Work item => Please report how many lines of the records contain the word "caches", giving only the number.

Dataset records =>
• • • • • • •
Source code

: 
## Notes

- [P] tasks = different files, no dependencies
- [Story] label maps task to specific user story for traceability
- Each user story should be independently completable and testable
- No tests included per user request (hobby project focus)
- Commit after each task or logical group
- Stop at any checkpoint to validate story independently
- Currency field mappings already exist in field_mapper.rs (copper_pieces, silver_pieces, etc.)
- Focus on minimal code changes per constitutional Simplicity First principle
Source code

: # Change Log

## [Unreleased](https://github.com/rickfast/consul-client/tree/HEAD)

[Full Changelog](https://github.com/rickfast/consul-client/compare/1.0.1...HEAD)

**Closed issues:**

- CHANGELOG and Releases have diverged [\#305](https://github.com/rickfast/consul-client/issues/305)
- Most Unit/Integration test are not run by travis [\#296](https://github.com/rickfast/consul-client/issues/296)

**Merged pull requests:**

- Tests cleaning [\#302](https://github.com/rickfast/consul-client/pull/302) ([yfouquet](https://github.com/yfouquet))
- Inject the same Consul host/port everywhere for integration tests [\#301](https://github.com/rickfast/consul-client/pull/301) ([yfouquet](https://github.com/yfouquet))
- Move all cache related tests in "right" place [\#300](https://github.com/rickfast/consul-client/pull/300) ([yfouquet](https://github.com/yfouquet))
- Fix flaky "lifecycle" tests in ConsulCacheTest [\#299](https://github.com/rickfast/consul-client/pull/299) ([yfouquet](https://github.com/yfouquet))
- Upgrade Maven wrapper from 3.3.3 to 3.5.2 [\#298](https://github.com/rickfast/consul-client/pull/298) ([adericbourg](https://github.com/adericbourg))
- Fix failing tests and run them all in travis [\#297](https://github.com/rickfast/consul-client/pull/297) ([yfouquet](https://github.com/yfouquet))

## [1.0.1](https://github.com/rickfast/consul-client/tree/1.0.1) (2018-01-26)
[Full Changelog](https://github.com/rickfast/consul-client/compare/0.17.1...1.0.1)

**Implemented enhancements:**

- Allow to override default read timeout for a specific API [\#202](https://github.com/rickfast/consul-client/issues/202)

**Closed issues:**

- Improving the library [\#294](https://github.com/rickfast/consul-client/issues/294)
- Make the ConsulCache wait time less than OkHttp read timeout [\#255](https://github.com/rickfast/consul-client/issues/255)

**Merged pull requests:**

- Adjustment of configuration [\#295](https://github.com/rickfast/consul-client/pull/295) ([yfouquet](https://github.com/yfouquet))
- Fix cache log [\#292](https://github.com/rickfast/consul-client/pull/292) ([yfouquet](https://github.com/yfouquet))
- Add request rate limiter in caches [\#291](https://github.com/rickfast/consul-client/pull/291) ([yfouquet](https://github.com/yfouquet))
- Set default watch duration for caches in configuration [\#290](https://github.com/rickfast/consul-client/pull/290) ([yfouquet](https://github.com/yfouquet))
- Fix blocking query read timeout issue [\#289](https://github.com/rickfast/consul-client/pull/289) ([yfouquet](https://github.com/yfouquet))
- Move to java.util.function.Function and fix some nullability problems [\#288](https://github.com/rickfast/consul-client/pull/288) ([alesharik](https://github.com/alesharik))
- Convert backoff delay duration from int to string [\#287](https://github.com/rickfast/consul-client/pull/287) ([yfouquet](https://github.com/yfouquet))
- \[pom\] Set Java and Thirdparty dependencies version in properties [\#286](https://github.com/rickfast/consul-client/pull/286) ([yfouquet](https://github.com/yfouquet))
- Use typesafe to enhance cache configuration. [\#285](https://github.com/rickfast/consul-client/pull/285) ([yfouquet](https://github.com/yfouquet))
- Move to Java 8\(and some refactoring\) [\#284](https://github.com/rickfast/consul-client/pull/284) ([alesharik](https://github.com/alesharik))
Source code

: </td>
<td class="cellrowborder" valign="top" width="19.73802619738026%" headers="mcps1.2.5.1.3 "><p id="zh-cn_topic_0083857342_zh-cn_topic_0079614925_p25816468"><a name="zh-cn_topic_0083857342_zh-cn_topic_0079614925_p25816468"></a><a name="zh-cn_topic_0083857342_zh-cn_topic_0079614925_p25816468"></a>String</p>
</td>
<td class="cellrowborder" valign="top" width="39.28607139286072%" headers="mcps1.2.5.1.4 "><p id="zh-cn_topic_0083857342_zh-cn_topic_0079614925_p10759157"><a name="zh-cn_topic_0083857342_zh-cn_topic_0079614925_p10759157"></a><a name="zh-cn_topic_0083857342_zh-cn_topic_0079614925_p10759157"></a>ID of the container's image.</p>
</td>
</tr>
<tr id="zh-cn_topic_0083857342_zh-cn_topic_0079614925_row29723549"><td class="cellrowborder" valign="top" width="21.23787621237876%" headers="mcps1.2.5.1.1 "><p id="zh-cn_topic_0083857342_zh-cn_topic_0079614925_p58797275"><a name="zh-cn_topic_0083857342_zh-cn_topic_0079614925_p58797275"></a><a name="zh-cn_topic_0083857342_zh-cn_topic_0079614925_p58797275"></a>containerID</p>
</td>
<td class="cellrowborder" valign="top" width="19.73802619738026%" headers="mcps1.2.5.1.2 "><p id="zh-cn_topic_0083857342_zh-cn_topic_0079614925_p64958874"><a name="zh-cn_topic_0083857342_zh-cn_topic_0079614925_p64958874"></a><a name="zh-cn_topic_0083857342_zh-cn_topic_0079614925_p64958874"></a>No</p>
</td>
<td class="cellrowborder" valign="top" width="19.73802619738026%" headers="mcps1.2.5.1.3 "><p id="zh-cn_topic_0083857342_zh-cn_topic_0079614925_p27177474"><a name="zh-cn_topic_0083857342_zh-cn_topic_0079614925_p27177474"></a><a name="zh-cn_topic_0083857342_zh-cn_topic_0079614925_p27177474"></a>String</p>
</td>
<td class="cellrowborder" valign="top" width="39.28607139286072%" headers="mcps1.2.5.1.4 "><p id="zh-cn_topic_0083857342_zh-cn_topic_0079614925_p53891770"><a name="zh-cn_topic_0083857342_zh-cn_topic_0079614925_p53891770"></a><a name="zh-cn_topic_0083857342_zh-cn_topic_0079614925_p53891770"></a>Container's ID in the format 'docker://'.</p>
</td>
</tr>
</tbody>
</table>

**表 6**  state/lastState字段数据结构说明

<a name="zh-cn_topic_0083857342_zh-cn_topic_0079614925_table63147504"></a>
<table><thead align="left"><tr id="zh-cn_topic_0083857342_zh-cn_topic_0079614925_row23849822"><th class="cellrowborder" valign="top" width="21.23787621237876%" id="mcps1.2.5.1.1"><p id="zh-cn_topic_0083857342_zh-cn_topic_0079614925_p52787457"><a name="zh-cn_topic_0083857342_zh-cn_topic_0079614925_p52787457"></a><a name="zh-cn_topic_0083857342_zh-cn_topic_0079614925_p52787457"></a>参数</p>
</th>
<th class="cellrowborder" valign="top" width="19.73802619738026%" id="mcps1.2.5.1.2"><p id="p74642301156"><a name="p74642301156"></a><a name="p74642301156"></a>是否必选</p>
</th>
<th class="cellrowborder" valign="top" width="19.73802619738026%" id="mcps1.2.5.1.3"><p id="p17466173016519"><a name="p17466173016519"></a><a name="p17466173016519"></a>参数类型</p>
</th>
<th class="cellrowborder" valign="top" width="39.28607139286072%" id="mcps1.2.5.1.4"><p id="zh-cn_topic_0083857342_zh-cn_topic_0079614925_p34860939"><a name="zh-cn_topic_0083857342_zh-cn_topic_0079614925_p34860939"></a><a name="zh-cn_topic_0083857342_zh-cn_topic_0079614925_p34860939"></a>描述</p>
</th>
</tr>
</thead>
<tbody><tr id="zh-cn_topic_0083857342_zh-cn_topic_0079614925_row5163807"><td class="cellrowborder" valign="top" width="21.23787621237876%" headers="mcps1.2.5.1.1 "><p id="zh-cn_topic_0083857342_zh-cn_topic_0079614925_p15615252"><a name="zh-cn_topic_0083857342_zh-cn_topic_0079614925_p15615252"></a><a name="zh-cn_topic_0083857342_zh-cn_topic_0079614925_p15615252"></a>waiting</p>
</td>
• • • • • • •
Exercise solution => 2